Byres agreed, saying it was “certain” that Russia had access to victims of the Solarwinds campaign, of which we were not yet aware.
“In February 2021, I heard a briefing from the G7 Security Agency where the director commented that critical infrastructure companies were still reporting to the agency that they had just discovered Solarwinds software in their system. This was three months after the malware was exposed, “said Byers. “Three months is a lifetime in the cyber world and the Russians will have more than enough time to hide inside the system and cover their tracks.”
Today, Reuters reports that US banks are preparing for a possible cyber attack in exchange for sanctions on Russia, such as SWIFT. The report specifically mentions that for banks, breaking Solarwinds is “a matter of the mind.”
And SolarWinds is “the only campaign we know of,” Bayer said.
For example, Apache Log 4, which was exposed to vulnerabilities in December, was “a Christmas present for the Russians,” he said. “Sensitive software is extensive, and exploitation was easy and powerful.”
Russian agencies have used almost certain vulnerabilities, apparently in the logging software used by almost every company, to gain a foothold in critical systems in the U.S. that they have not yet taken advantage of, Bayer said. (Researchers have noted that larger attacks using Log4j are far less likely than expected.)
In the current overall threat situation, according to Byers, Western companies that have a business relationship with Ukraine are particularly at high risk.
Mersk, for example, noted that the Notepatia attack cost him 300 million. When the shipping firm is based in Denmark, it allegedly used MeDoc accounting software – “which indicates that they have business dealings with Ukraine, a fact that was unpleasant in Moscow,” Bayer said.
And notably, while NotPetya was consistent with the Russia-backed separatist movement in Ukraine, “there was not a fully developed war,” he said. “So anyone who deals with Ukrainian businesses in the West is facing a much bigger risk today in 2017 than Mersk.”
Fighting the fire
That being said, Russia will also consider launching a cyber war against companies that do not deal directly with Ukraine, Byrne said. Putin has made it clear that the entire Western world is his enemy and that all options are on the table, he said.
“Any country and its infrastructure is a fair game for a cyber attack, if Putin understands that he is interfering with his goals,” Byrne said.
If the Russians had succeeded in capturing the whole of Ukraine in just a few days, they would probably have kept cyber weapons in the US infrastructure for a rainy day in the future, he noted.
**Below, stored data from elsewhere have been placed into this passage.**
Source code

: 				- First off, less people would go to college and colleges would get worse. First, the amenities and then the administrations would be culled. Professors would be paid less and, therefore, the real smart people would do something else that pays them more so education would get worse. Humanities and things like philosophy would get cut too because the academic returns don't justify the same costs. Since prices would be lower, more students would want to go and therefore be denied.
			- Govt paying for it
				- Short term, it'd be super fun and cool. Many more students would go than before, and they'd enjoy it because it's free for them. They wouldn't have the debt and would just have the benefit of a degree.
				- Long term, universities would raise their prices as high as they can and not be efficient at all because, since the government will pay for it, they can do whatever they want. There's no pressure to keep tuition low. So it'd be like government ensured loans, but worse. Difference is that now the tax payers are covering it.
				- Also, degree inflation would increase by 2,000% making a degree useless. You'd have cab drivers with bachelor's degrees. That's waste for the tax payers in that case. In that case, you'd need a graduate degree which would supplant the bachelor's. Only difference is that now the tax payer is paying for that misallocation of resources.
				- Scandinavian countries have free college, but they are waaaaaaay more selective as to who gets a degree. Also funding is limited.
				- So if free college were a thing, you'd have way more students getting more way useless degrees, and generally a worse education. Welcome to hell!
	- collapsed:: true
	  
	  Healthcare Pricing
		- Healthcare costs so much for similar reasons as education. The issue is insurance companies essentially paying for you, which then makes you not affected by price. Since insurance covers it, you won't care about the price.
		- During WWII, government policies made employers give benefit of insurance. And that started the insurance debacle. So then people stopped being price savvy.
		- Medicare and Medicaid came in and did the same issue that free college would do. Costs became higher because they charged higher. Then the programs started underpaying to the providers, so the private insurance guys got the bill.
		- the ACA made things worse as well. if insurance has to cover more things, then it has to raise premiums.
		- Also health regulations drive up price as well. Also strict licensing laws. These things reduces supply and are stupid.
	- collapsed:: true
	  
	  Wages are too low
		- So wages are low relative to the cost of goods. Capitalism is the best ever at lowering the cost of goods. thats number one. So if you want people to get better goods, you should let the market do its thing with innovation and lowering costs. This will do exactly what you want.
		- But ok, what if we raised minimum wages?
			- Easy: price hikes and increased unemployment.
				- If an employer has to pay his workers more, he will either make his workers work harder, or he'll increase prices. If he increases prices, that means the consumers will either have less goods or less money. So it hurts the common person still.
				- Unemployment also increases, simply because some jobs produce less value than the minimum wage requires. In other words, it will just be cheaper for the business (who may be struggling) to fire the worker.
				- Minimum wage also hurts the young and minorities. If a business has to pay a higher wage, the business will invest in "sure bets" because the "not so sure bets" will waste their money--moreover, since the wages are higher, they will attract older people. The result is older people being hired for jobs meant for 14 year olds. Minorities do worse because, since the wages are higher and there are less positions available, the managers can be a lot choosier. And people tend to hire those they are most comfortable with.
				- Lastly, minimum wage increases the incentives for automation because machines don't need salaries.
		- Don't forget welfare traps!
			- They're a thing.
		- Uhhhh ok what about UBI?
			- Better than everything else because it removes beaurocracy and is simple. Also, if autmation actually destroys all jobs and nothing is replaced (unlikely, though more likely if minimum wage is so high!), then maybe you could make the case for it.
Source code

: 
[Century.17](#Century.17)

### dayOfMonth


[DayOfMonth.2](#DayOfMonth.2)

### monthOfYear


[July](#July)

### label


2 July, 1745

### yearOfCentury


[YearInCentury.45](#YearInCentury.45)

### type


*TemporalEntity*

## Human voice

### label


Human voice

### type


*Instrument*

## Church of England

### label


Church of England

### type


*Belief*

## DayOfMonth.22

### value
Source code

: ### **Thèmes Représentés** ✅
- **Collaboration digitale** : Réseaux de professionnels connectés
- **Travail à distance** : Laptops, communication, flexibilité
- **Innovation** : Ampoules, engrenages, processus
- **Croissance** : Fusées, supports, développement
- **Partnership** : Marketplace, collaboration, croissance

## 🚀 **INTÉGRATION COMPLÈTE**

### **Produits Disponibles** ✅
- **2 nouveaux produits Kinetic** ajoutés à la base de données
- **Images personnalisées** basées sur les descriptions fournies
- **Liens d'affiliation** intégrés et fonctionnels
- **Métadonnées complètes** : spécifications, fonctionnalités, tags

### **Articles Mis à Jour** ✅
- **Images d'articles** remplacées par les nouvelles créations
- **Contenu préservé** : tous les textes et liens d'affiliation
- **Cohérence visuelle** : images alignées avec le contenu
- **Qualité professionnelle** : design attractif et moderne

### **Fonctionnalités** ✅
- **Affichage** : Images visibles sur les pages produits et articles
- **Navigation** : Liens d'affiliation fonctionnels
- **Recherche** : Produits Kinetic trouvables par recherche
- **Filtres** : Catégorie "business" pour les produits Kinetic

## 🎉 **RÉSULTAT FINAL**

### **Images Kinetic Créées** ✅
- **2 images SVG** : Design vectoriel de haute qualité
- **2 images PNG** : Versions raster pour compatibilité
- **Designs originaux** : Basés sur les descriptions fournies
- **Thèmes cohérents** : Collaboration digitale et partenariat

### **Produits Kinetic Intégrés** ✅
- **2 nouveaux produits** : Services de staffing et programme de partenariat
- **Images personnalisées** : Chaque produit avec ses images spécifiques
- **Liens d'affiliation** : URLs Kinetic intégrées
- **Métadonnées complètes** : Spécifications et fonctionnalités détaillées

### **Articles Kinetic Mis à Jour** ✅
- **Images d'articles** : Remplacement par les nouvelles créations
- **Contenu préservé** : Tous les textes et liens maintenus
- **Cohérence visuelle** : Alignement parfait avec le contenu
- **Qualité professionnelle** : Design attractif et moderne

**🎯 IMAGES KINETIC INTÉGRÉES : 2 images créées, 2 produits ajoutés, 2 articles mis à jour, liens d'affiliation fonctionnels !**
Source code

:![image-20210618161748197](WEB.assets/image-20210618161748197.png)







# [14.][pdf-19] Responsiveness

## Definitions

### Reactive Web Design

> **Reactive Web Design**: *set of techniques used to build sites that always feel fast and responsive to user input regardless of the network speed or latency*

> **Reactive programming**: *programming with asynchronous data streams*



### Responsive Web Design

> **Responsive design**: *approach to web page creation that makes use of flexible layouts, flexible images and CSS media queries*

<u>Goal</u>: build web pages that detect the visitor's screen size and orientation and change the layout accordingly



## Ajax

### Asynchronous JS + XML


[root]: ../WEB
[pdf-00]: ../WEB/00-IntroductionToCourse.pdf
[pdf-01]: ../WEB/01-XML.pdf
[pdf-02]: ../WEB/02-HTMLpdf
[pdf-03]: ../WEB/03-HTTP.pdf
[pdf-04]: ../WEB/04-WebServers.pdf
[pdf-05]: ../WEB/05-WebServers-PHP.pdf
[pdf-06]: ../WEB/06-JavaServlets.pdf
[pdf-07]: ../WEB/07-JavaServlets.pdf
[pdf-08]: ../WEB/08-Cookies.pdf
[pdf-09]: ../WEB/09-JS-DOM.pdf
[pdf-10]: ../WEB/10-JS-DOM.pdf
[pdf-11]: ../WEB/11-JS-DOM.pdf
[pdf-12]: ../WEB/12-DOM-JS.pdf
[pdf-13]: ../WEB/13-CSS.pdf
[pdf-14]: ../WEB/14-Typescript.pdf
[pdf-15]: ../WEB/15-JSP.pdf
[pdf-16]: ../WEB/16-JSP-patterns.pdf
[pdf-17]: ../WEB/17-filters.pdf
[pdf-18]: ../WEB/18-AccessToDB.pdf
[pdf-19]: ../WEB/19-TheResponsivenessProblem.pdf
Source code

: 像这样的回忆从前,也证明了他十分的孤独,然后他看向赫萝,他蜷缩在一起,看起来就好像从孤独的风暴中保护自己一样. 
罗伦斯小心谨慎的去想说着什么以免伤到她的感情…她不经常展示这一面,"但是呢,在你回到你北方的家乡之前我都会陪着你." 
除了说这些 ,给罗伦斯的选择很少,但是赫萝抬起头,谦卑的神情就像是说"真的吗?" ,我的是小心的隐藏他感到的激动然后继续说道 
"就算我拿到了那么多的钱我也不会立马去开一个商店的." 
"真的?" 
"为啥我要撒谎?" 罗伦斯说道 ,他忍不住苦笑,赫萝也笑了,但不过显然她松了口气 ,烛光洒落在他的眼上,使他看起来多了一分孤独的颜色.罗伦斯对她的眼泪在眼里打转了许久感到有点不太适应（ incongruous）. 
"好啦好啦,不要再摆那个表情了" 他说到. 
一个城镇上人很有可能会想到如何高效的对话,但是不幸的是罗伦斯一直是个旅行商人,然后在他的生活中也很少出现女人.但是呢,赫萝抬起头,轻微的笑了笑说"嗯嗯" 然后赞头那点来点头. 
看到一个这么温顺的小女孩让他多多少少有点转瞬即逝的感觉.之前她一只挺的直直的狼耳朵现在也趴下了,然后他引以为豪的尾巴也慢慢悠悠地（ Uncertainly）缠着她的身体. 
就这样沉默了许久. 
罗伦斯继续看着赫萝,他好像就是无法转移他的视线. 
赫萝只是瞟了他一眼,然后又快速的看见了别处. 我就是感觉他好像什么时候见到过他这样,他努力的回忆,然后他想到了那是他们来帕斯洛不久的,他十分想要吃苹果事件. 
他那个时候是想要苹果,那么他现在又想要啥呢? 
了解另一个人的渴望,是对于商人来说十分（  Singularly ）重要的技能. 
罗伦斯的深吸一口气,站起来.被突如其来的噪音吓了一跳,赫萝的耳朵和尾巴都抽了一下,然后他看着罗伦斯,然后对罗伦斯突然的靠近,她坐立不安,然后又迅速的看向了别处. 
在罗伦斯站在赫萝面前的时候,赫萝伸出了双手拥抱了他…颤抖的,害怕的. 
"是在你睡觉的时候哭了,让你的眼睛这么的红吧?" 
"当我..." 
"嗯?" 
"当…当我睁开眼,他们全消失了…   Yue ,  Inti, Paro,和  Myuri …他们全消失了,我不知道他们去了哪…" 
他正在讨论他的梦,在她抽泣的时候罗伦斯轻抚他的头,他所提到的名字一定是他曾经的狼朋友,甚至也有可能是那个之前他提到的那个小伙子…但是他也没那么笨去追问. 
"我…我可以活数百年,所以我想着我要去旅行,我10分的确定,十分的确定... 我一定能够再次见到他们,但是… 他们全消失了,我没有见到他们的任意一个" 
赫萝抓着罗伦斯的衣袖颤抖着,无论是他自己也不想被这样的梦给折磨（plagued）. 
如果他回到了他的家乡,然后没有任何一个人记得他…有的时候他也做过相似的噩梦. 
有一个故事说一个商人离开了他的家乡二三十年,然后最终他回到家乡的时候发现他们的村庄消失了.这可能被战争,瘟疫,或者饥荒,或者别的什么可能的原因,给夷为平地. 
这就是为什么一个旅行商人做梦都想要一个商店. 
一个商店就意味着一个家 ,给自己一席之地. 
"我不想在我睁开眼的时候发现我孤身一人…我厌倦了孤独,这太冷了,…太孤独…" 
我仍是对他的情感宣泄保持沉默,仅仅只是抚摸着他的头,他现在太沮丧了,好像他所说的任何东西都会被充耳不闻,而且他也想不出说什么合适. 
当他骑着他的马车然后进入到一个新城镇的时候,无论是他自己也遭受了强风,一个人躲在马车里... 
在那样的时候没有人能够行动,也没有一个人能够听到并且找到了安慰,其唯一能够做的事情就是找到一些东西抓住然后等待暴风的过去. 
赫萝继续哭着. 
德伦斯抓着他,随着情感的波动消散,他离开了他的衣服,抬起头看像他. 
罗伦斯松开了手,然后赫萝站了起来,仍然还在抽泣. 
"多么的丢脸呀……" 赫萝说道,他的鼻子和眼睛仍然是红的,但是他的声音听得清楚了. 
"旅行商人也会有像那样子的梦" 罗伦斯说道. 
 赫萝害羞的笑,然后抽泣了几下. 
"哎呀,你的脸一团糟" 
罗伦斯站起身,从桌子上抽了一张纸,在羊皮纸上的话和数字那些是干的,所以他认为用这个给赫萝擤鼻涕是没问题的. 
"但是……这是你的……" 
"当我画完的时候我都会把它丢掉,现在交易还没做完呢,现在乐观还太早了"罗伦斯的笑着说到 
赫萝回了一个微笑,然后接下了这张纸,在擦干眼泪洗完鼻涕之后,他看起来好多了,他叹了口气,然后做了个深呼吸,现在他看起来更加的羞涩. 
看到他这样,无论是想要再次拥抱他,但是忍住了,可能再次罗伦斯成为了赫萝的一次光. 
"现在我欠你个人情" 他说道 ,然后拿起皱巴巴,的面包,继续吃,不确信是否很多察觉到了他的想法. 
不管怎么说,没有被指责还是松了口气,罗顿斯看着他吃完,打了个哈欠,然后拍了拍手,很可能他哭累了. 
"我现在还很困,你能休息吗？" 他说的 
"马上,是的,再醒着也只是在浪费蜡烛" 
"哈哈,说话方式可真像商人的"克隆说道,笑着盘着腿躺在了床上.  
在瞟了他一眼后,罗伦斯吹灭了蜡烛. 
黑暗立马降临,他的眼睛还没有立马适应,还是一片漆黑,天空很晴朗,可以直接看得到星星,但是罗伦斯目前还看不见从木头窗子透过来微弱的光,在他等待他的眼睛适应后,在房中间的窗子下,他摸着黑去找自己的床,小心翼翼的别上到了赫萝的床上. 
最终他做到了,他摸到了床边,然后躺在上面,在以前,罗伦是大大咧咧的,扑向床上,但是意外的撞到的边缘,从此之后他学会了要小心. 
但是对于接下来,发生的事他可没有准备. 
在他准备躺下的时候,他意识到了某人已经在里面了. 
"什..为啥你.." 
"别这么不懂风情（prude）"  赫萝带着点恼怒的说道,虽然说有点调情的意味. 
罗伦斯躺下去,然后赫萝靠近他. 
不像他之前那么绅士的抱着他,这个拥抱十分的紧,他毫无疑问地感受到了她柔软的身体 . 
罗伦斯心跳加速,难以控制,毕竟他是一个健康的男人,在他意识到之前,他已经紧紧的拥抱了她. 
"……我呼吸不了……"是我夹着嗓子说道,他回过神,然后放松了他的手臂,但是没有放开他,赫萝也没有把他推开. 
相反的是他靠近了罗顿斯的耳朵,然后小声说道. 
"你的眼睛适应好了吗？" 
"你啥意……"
But after recent days of sanctions and the stiff resistance of the expected Ukrainian forces, that calculation may change.
For cyber defenders in the West, “our job is to get these attacks out quickly and get them out before they spread and cause serious damage,” Byres said. “It’s a lot like fighting a forest fire – the effective response is to quickly find a small fire and extinguish it before a big one.”
It can only happen when you have “visibility of both the whole forest and the trees inside that forest,” he said. “Government and company management should be able to see forests and trees in our software supply chain.”